The Lexington, Ky., burley cooperative and some leaf dealers also buy uncontracted tobacco from farmers, he says.

But it isn’t wise to grow too much, he says. “When you are producing a product that has a very limited market, it is not a good idea to produce a lot that doesn’t have a home or a price,” says Quarles. “Personally, I try to grow 20 percent over what I have contracted. Hopefully, I can take the extra production either to the co-op or to an auction.”

For Virginia grower Haskins, even that small a percentage would be too much of a risk. To make up for lost income, he is focusing on producing quality and economizing on production costs. “But we are trying not to cut too many corners, because that can affect quality,” he says.

One strategy for 2009 is to hire no more labor than he absolutely has to. “We try to do as much as possible ourselves. For instance, last year we sent our H-2A work crew home as soon as we finished harvesting the flue-cured.”

Haskins and his father Kenneth baled the remaining flue-cured, Then, with the help of a few local people they stripped and baled the burley tobacco. “This definitely costs less than keeping the crew through the end of the burley season,” he says.

Haskins built a new burley curing structure last year, and again labor efficiency was a big part of his goal.

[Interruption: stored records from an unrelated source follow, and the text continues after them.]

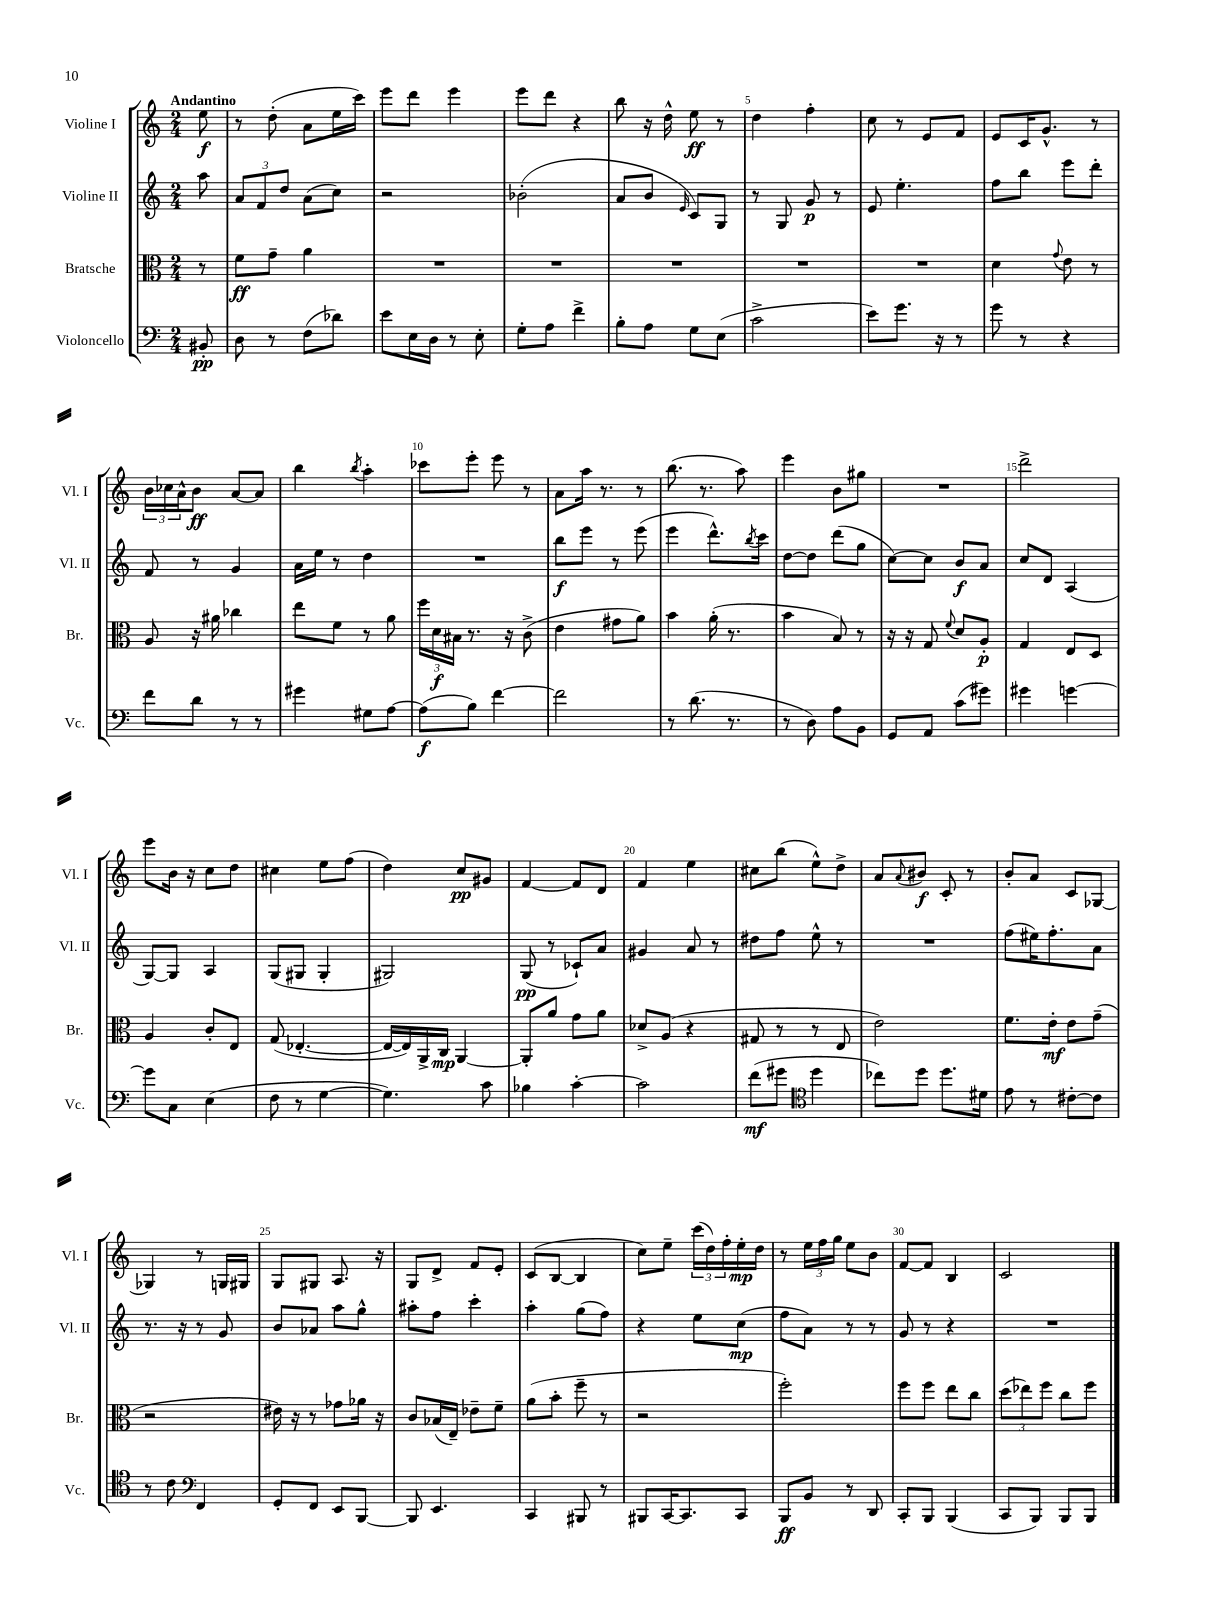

**kern	**kern	**kern	**kern
*staff4	*staff3	*staff2	*staff1
*clefF4	*clefC3	*clefG2	*clefG2
*k[]	*k[]	*k[]	*k[]
*M2/4	*M2/4	*M2/4	*M2/4
8BB#'	8r	8aa	8ee
=	=	=	=
8D	8f	12a	8r
.	.	12f	.
8r	8g~	.	(8dd'
.	.	12dd	.
(8F	4a	(8a	8a
8d-)	.	8cc)	16ee
.	.	.	16ccc)
=	=	=	=
8e	2r	2r	8eee
16E	.	.	8ddd
16D	.	.	.
8r	.	.	4eee
8E'	.	.	.
=	=	=	=
8G'	2r	(2b-'	8eee
8A	.	.	8ddd
4f^	.	.	4r
=	=	=	=
8B'	2r	8a	8bb
8A	.	8b	16r
.	.	.	16dd^^
.	.	16qqe	.
8G	.	8c)	8ee
(8E	.	8G	8r
=	=	=	=
2c^	2r	8r	4dd
.	.	8G	.
.	.	8g	4ff'
.	.	8r	.
=	=	=	=
8e)	2r	8e	8cc
8.g	.	4.ee'	8r
.	.	.	8e
16r	.	.	.
8r	.	.	8f
=	=	=	=
8g	4d	8ff	8e
8r	.	8bb	16c
.	.	.	8.g^^
.	8qqg	.	.
4r	8e	8eee	.
.	8r	8ddd'	8r
=	=	=	=
8f	8A	8f	24b
.	.	.	24cc-
.	.	.	24a^^
8d	16r	8r	8b
.	16a#	.	.
8r	4cc-	4g	[8a
8r	.	.	8a]
=	=	=	=
4g#	8ee	16a	4bb
.	.	16ee	.
.	8f	8r	.
.	.	.	8qbb
8G#	8r	4dd	4aa'
[8A	8a	.	.
=	=	=	=
(8A]	24ff	2r	8ccc-
.	24d	.	.
.	24B#	.	.
8B)	8.r	.	8eee'
[4f	.	.	8eee
.	16r	.	.
.	(8c^	.	8r
=	=	=	=
2f]	4e	8bb	8a
.	.	8eee	16aa
.	.	.	8.r
.	8g#	8r	.
.	8a)	(8eee	8r
=	=	=	=
8r	4b	4eee	(8.bb
(8.d	.	.	.
.	.	.	8.r
.	(16a'	8.ddd^^)	.
8.r	8.r	.	.
.	.	.	8aa)
.	.	8qbb	.
.	.	16ccc	.
=	=	=	=
8r	4b	[8dd	4eee
8D)	.	8dd]	.
8A	8B)	(8ddd	8b
8BB	8r	8gg	8gg#
=	=	=	=
8GG	16r	[8cc)	2r
.	16r	.	.
8AA	8G	8cc]	.
.	8qqf	.	.
(8c	8d	8b	.
8g#)	8A'	8a	.
=	=	=	=
4g#	4G	8cc	2ddd^
.	.	8d	.
[4g	8E	(4A	.
.	8D	.	.
=	=	=	=
8g]	4A	[8G)	8eee
8C	.	8G]	16b
.	.	.	16r
(4E	8c'	4A	8cc
.	8E	.	8dd
=	=	=	=
8F	(8G	(8G	4cc#
8r	[4.E-'	8G#	.
[4G	.	4G#'	8ee
.	.	.	(8ff
=	=	=	=
4.G])	16E-_	2G#)	4dd)
.	16E-])	.	.
.	16AA^	.	.
.	16C	.	.
.	[4AA	.	8cc
8c	.	.	8g#
=	=	=	=
4B-	8AA']	(8G	[4f
.	8a	8r	.
[4c'	8g	8c-`)	8f]
.	8a	8a	8d
=	=	=	=
2c]	8d-^	4g#	4f
.	(8A	.	.
.	4r	8a	4ee
.	.	8r	.
=	=	=	=
(8f	8G#	8dd#	8cc#
8g#	8r	8ff	(8bb
*clefC4	*	*	*
4dd	8r	8ee^^	8ee^^)
.	8E	8r	8dd^
=	=	=	=
8cc-)	2e)	2r	8a
.	.	.	8qqa
8dd	.	.	8b#
8.dd	.	.	8c'
.	.	.	8r
16d#	.	.	.
=	=	=	=
8e	8.f	(8ff	8b'
8r	.	16ee#)	8a
.	16e'	8.ff'	.
[8c#'	8e	.	8c
8c#]	(8g~	8a	[8G-
=	=	=	=
8r	2r	8.r	4G-]
8c	.	.	.
.	.	16r	.
*clefF4	*	*	*
4FF	.	8r	8r
.	.	8g	16G
.	.	.	16G#
=	=	=	=
8GG'	16e#)	8b	8G
.	16r	.	.
8FF	8r	8a-	8G#
8EE	8g-	8aa	8.A
[8BBB	16a-	8gg^^	.
.	16r	.	16r
=	=	=	=
8BBB]	8c	8aa#'	8G
4.EE	(16B-	8ff	8d^
.	16E~)	.	.
.	8e-~	4ccc'	8f
.	8f~	.	8e'
=	=	=	=
4CC	(8a	4aa'	(8c
.	8b'	.	[8B
8BBB#	8ff~	(8gg	4B]
8r	8r	8ff)	.
=	=	=	=
8BBB#	2r	4r	8cc)
[16CC	.	.	8ee~
8.CC]	.	.	.
.	.	8ee	(24ccc
.	.	.	24dd)
.	.	.	24ff'
8CC	.	(8cc	16ee'
.	.	.	16dd
=	=	=	=
8BBB	2ff')	8ff	8r
8BB	.	8a)	24ee
.	.	.	24ff
.	.	.	24gg
8r	.	8r	8ee
8DD	.	8r	8b
=	=	=	=
8CC'	8ff	8g	[8f
8BBB	8ff	8r	8f]
(4BBB	8ee	4r	4B
.	8cc	.	.
=	=	=	=
8CC	(12dd	2r	2c
.	12ee-)	.	.
8BBB)	.	.	.
.	12ff	.	.
8BBB	8cc	.	.
8BBB	8ff	.	.
==	==	==	==
*-	*-	*-	*-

It is a one-tier structure, open on all sides. One worker drives the cart down one side of the barn, and another carries the loaded sticks to Haskins, who hangs them on tier poles that are about 6.5 feet off the ground.

“It costs more to build a low-profile structure like this, but we think this one will pay for itself in the long-term because it is so much easier and faster to hang,” he says.

Worker safety is another benefit: Since the tobacco is hung entirely from the ground, it is a much less hazardous process than hanging multiple tiers, says Haskins.

The structure is 28 feet wide and 270 feet long and holds four acres at 7,000 plants per acre.

He kept the cost low by using inexpensive materials. The tier poles are four-inch aluminum irrigation pipe which can be bought fairly cheaply. The posts are either electric poles or cedar posts, and the roof is covered with used tin. The only new materials were the rafters and sheeting boards.

He got a small increase in his burley pounds, so Haskins plans to add another 210 feet in length before harvest.

There is no mystery why companies cut back on contracted volumes, says Rick Smith, president of Independent Leaf Tobacco Co. of Wilson, N.C.

“Congress legislated SCHIP this year with its dollar-a-pack excise tax increase on cigarettes,” he says. “Also, domestic consumption is down, FDA legislation looms ahead and cigarette production continues to move off shore. All this doesn’t encourage companies to contract for any more tobacco than they need.”

Still, more uncontracted tobacco may be planted this year than in any year since deregulation.

“Farmers may bet the companies didn’t contract enough to meet their needs,” he says.